Exercise description: Go line by line through the entries and show those that hold the string "which".

Stored data:
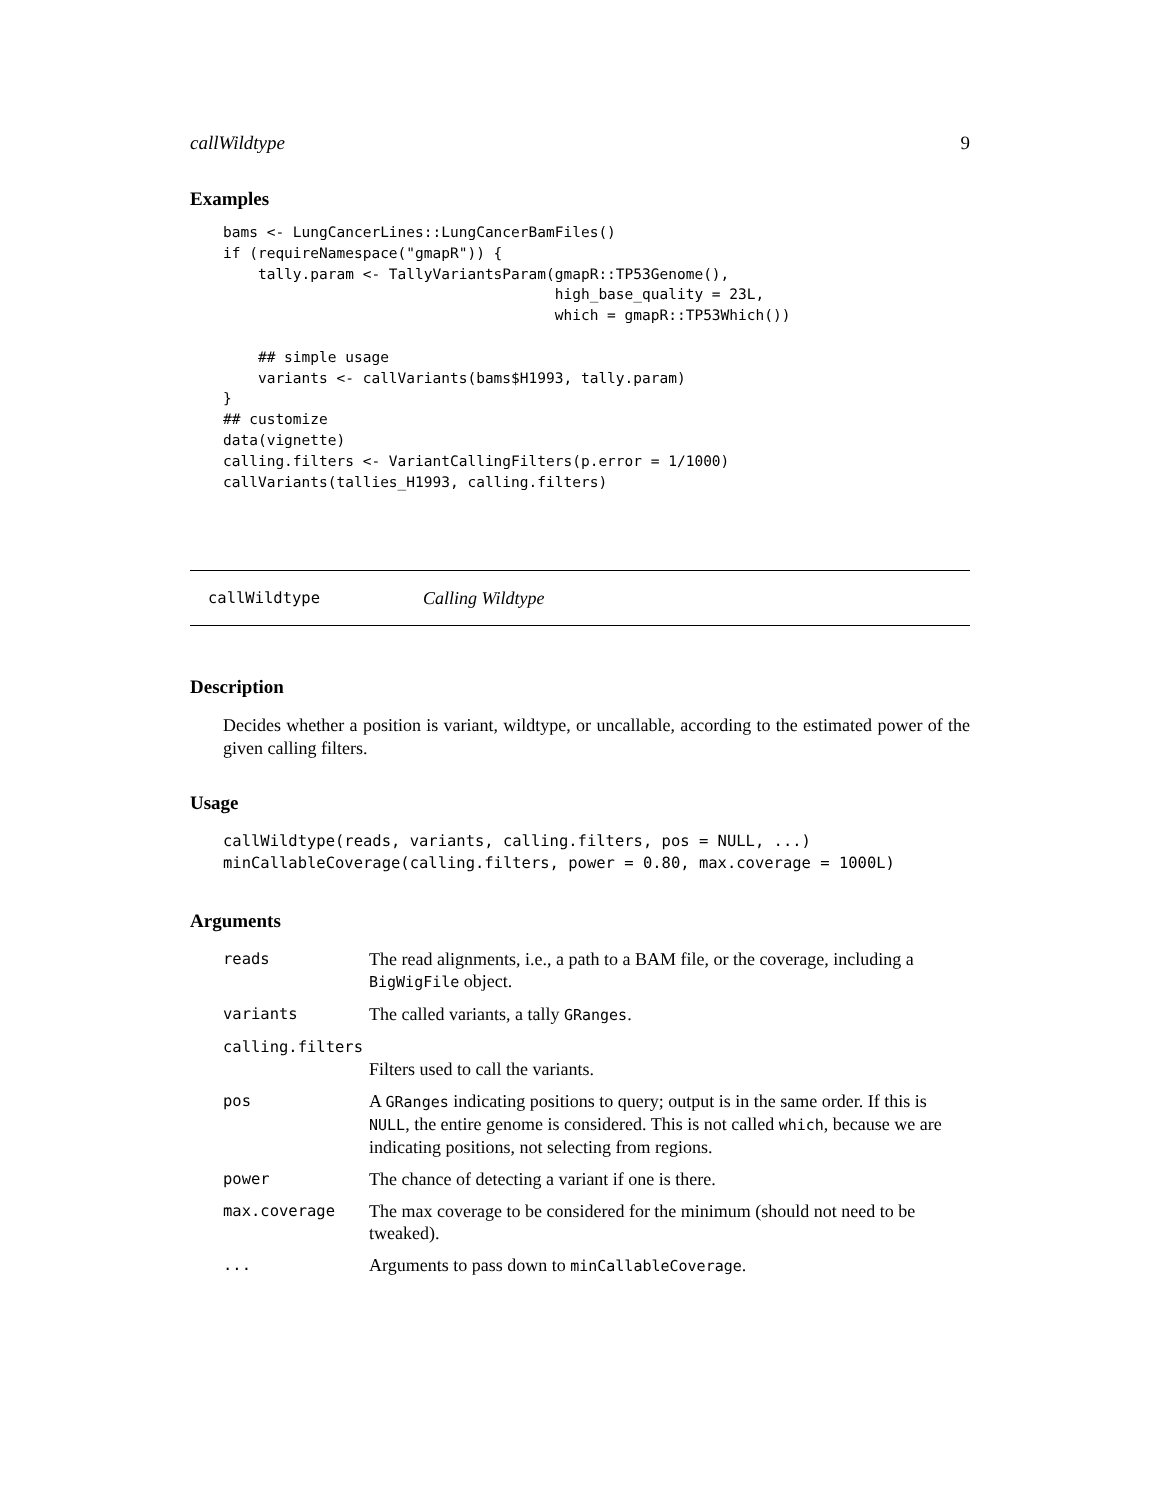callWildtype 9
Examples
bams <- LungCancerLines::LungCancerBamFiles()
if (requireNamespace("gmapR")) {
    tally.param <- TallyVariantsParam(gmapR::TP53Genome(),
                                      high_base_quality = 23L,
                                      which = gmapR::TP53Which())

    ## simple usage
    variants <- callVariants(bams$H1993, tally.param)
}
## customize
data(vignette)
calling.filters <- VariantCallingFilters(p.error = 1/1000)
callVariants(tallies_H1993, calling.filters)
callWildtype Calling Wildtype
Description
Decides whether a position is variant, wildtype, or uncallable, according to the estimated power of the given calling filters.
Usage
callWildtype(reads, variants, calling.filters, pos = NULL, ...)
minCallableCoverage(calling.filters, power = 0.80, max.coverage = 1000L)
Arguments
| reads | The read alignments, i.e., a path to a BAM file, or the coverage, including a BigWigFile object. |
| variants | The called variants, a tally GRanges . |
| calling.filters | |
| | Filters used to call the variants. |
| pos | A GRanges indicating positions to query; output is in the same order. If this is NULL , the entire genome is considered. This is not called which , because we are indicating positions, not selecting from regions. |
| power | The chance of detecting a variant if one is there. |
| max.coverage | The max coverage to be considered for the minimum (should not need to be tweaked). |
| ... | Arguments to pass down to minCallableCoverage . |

Exercise result:
                                      which = gmapR::TP53Which())
| pos | A GRanges indicating positions to query; output is in the same order. If this is NULL , the entire genome is considered. This is not called which , because we are indicating positions, not selecting from regions. |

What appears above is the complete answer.